"How soon?" asked Donovan.
"I can't say, but it ought not be very long. The kind of poison they use is calculated to work swiftly."
In the glaring light from the nitrogen bulb they stood in the cell of the dead man, gathered about the cage of the rat—a prison within a prison. After the first start caused by the needle prick, the rodent again shrank back into its corner. For perhaps ten minutes it remained thus, and then it began to exhibit signs of uneasiness. It stood up on its haunches and began to bite at the wires of the cage. It squeaked, more as though uneasy than in pain,
In another minute it began to run around the tin floor of its prison, and then it suddenly stopped in its tracks, fell over in a lump and was still.
"Well, I'll be—" began Donovan, and then, with a look at the colonel, he substituted: "This gets me! It sure does!"
"It evidently went right to the heart, just as in Singa Phut's case," observed the colonel grimly.
"You were right," said Doctor Warren, "it was poison. He probably jabbed himself with the point of the needle, and whatever was smeared on it did the rest.
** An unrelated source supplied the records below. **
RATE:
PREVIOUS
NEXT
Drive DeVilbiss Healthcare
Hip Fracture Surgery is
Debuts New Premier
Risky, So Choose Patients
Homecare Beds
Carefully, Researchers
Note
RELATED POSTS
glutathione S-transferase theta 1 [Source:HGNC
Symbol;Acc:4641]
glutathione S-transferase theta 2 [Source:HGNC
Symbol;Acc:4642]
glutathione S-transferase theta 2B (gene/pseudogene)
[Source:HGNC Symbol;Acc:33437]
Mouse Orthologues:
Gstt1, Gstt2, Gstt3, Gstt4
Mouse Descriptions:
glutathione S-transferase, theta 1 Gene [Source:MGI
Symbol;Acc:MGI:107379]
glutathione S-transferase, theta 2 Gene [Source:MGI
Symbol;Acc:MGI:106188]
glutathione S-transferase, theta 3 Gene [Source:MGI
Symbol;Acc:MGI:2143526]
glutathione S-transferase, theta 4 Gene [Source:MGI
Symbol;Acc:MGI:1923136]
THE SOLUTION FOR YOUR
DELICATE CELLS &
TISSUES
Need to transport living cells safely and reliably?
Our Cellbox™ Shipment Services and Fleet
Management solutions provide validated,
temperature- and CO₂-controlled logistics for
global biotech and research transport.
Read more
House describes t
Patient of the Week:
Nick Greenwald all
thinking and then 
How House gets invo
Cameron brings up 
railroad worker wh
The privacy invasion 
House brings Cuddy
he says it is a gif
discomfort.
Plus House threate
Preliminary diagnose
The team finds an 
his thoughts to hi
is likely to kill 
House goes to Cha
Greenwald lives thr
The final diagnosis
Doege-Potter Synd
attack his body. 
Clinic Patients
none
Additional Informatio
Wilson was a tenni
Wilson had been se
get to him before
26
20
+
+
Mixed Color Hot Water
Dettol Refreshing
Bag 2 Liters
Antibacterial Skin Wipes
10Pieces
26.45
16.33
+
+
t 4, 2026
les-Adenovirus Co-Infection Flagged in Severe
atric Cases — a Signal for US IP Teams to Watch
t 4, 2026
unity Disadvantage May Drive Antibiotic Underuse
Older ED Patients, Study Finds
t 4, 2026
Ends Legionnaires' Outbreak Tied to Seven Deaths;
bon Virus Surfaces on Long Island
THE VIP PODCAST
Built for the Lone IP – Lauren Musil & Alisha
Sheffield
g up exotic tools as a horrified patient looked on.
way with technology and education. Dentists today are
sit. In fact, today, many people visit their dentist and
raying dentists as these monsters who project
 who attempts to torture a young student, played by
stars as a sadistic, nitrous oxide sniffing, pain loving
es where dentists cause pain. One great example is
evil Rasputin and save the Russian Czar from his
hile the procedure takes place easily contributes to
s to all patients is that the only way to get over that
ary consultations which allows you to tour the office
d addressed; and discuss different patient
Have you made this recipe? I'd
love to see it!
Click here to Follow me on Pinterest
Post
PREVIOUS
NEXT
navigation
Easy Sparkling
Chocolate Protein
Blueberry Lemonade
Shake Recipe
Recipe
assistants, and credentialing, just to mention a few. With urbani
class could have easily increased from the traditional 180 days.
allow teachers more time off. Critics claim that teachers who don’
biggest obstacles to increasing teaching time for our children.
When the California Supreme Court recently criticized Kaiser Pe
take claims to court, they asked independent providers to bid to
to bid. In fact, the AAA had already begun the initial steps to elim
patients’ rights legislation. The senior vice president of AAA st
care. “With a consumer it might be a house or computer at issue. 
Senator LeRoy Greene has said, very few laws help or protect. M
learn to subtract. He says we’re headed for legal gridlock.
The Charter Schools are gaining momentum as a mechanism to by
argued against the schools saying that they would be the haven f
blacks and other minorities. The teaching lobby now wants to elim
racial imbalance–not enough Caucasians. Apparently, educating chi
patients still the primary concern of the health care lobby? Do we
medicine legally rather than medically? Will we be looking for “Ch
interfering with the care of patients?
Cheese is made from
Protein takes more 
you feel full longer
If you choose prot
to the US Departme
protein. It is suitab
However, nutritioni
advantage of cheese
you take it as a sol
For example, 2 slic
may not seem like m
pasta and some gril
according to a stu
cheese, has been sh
I shall be interested in making the autopsy."
"You will probably find very little trace of the poison," said the colonel. "The kind they use is designed to disappear almost as soon as it becomes effective. Still you may discover something."
But Doctor Warren did not. Aside from a little scratch near the prisoner's heart, where he had evidently dug the needle deep into his skin, there was no sign that death was other than by natural causes. The poison had gone directly into the blood, as does the venom of a snake, and had brought death in the same way. In fact, it was the opinion of Colonel Ashley that some form of snake poison was used, though what it was, no one could say.
And so passed out and beyond Singa Phut, and the charge of murder, having been quashed by a higher tribunal than that of the county court, the matter was soon forgotten.